Not that she’d ever been seduced like a heroine in a romance or anything. It was hard to think about anything other than Rustin, but as he’d said, he was not on the menu.
“Pulled pork is hearty. There’s a barbecue sauce recipe in here, I bet.” She flipped through, but the handwritten recipes, sketches, and notes of advice—some geared toward men’s hearts and stomachs—seemed rather sexist, and she wondered if Rustin was having a hard time not busting out laughing.
She blushed for whose ever ancestors had had the book but felt guilty that she now was the keeper of so much history. The book should remain with the family who had created it.
“Whoever wrote the recipes were rather randy,” she murmured.

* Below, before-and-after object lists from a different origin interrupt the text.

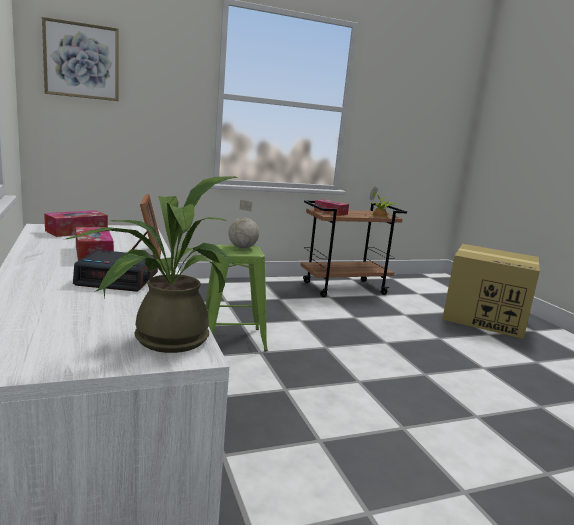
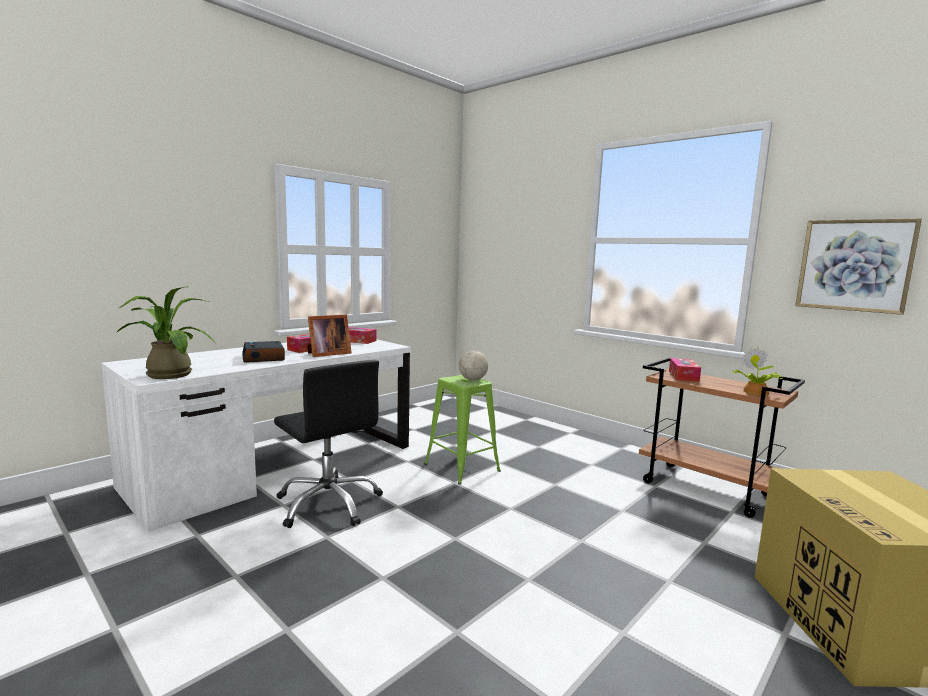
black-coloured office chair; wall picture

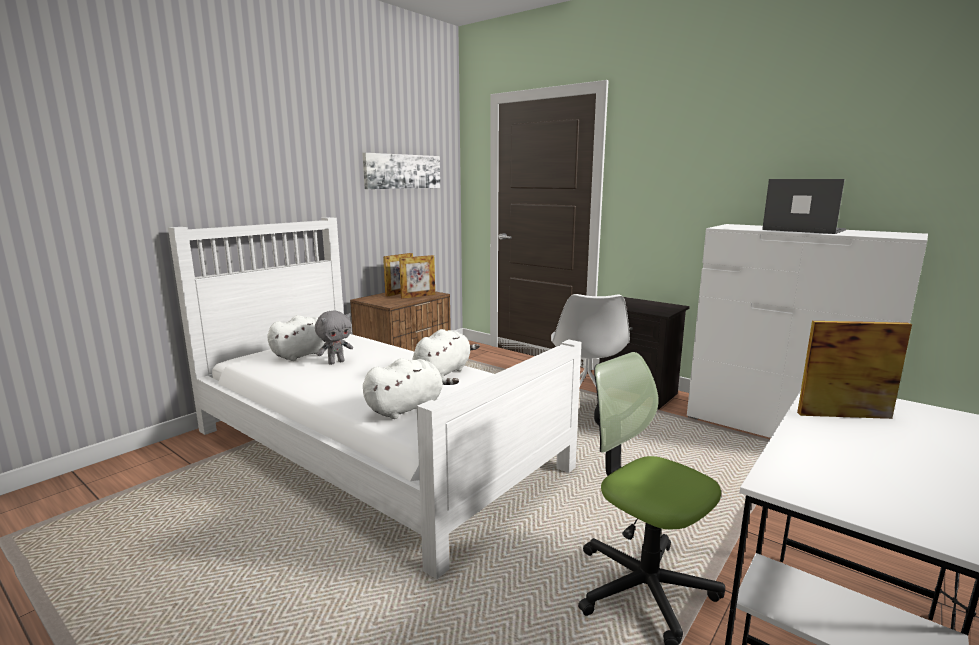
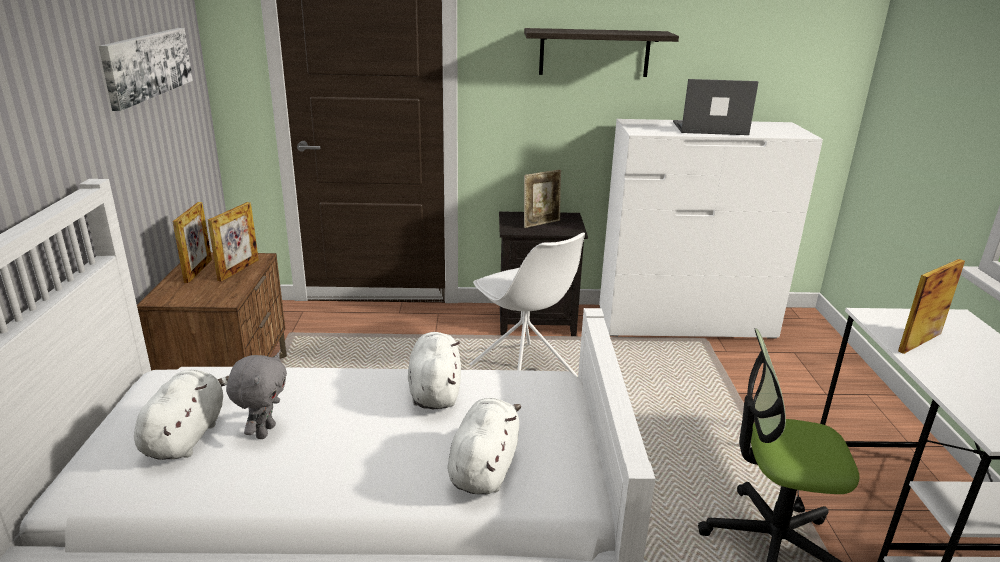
shelf; standing frame (3rd from left)

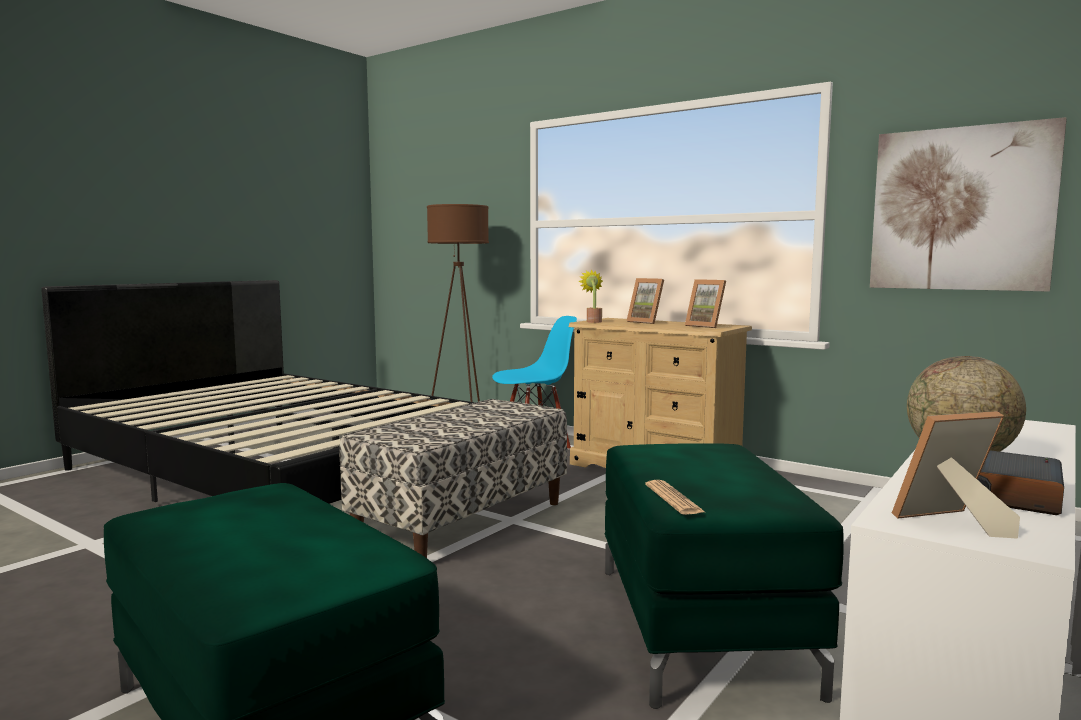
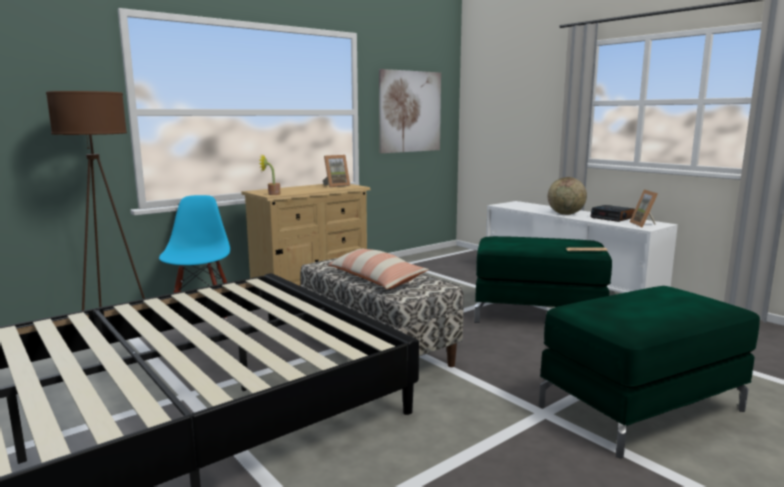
standing frame (1st from left in the first image); throw pillow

That did get a laugh, and she thrilled.
“Gotta keep the generations coming.”
“Have you ever come close to marrying?” Yeah, her mind popped there. “You’d be a great dad. You’re so family oriented. Loyal.”
“No.”
And she’d just killed the synergy they’d been building. She hunched a little. He was back to being an edgy, icy, feral beast, chained and straining.
Always gotta push, Chloe.
The Maye sisters had always said it—kindly, but with exasperation. And their mother. ‘Button your lips,’ had been her favorite along with ‘No one wants to hear your random thoughts.’
“I love biscuits! Big fluffy biscuits dripping with butter and honey,” she sighed happily, picturing them so clearly that her mouth watered.
“I remember.”
Her tummy flipped. He remembered her as a kid running to Millie’s after school for a snack and to do her homework while Rustin was cleaning. But there was always one oven still baking biscuits for the mill workers, and then when the mills were closed, construction workers and others to buy and take home.
What would it take for Rustin to see her as a woman?
“Go for biscuits,” he said, as if she could really do what she wanted. “With pulled pork, you can’t get more North Carolina than that.” He flipped through the book. “There’s a savory biscuit, and you could use the sweeter barbecue sauce here. I have Miss Millie’s smoker. You could hire someone to do the meat the day before and let it marinate in the sauces the day of.”
That made it sound more manageable.
“And if I’m doing pulled pork sandwiches with biscuits, I definitely need slaw. I love slaw,” she said happily, beginning to think that she might not spectacularly fail.
“And I adore hush puppies. Look here, a recipe for crab and shrimp–stuffed hush puppies. Done.” She closed the book and did a little dance.
“No,” he said. “You’re just beginning.”
Rustin stalked over to her kitchen, opened drawers, cabinets, and the fridge.
“Make yourself at home,” she joked weakly.
His disapproval was tangible. “First, shopping.”